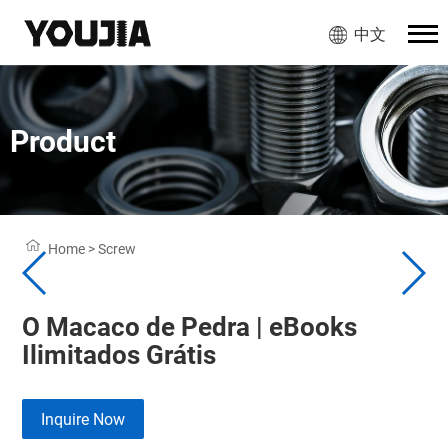
中文
Product
Home
>
Screw
O Macaco de Pedra | eBooks
Ilimitados Grátis
Inquire Now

+++

- [BRIEF]: Could you write out the records again exactly, without any of their pictures?

- [RESULT FOR THIS EXERCISE]:
中文
Product
Home
>
Screw
O Macaco de Pedra | eBooks
Ilimitados Grátis
Inquire Now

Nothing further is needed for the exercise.